This week’s Courier Herald column:
As my regular readers know, I spend a lot of my time – perhaps even too much – on politics. Others who also professionally or personally do the same dominate my social media feeds. Too many of my personal interactions involve the topic and those involved in it.
Once upon a time there was a saying for those in Washington that became obsessed with politics and spent all of their time around those who also let their personal and professional lives revolve around it. They were said to be trapped in the “beltway bubble”.
The rise of the internet and social media have extended the bubbles which now have no geographic boundaries. We’ve been able to segregate ourselves into groups of people that think, act, and are like us. We are able to quickly find others who will reinforce what we believe, and cheer us along as we diminish those who attempt to offer a different perspective. No matter how serious or trivial the issue, we can quickly have our beliefs affirmed.
It wasn’t always this way. As a reminder, I took a 7-hour drive with my mother and teenage nephew to coastal North Carolina last weekend. It is a trip I’ve been making my entire life – out I-20 from Atlanta to Florence South Carolina, North on I-95 to Lumberton, and then another couple hours of state highways and back roads to various farms and small towns near Camp LeJune.
There’s not much to see on that drive. Most pine trees look the same after the first few hundred, much less after 7 hours of them. But with three generations in the car for 1100 miles over three days there was plenty of time to get outside my own “bubble” and reconnect with members of my immediate family as well as those we visited along the way.
There were many stories.
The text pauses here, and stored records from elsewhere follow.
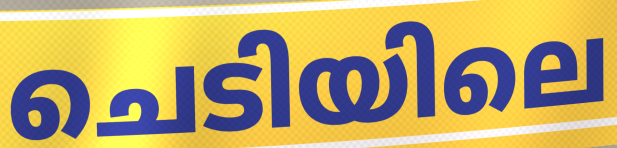
ചെടിയിലെ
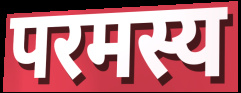
परमस्य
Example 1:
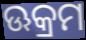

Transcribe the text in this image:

ଊକ୍ରମ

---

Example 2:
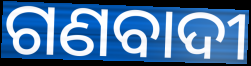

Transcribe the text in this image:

ଗଣବାଦୀ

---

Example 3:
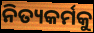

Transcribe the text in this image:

ନିତ୍ୟକର୍ମକୁ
Most I was familiar with but it was the nephew’s first visit to see where his grandmother was from. She did not have an easy upbringing, and her mother’s was even more challenging. Life has grown easier in many ways for the generations that have come since.
I found that much of my trip ended up being dedicated to try and translate what was being said and seen into a manner that it could be digested into something real and with perspective for a 13 year old that would have realistically rather kept his thoughts transfixed on his electronic devices. No matter the age, we all have our bubbles. It takes willingness and a conscious effort to get out of them.
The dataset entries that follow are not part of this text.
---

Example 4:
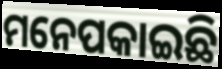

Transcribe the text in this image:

ମନେପକାଇଛି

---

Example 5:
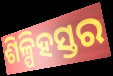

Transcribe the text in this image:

ଶିଳ୍ପିହସ୍ତର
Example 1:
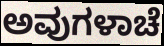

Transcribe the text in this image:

ಅವುಗಳಾಚೆ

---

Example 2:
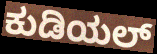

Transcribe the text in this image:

ಕುಡಿಯಲ್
I’ll admit that I’m often not good at that myself. Having a job that revolves around social media and an ever-present 24-hour news cycle it’s easy to pretend that reading or writing the next story is what’s important. The next two weeks are a time for all of us to remind ourselves that it is not.
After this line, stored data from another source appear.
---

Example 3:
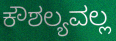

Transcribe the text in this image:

ಕೌಶಲ್ಯವಲ್ಲ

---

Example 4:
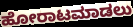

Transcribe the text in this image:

ಹೋರಾಟಮಾಡಲು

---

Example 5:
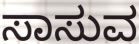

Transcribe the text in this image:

ಸಾಸುವ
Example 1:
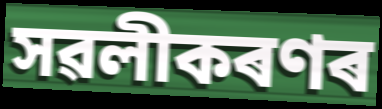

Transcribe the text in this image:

সৱলীকৰণৰ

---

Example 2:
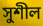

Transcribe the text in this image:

সুশীল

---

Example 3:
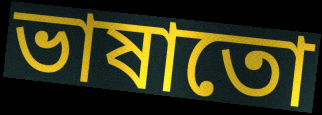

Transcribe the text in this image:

ভাষাতো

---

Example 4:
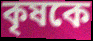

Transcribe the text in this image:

কৃষকে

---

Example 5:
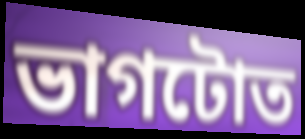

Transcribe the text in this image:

ভাগটোত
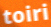
toiri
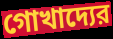
গোখাদ্যের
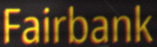
Fairbank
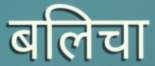
बलिचा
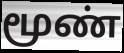
மூண்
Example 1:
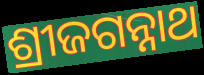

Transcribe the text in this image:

ଶ୍ରୀଜଗନ୍ନାଥ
Thanksgiving, Hanukkah, and Christmas are not holidays focused on us as individuals. They are celebrations meant for family and friends. They are, at their core, inclusive events.
If your family is like mine, you’ll have more than a couple of opinionated and strong willed folks at your dinner table in the next couple of weeks. Some may even want to talk about politics. Some you won’t be able to stop if you tried. That’s fine.
But instead of treating the event like it’s a live version of Facebook, where you can’t wait to reply with a striking comment of how wrong they are, take a good look at them while they’re talking. Take a good listen too.
As you’re listening, remember why they’re at the table. They’re there because they’re loved, and because they love the same folks you do. Chances are they share the same hopes and goals for those gathered, even if they would prefer different paths and are at different stations in life.
If you can remember that, then it will be a lot easier to actually listen to what is being said. You may learn something new. You may be able to understand them better so that later you can relate your perspective to them in such a way that would make it more real for them.
And if you can make that work, then when you return to your bubbles after the holidays it might be fun to try that on some of those you encounter with whom you don’t agree. Until then, may you and yours have a Merry Christmas and a Happy New Year.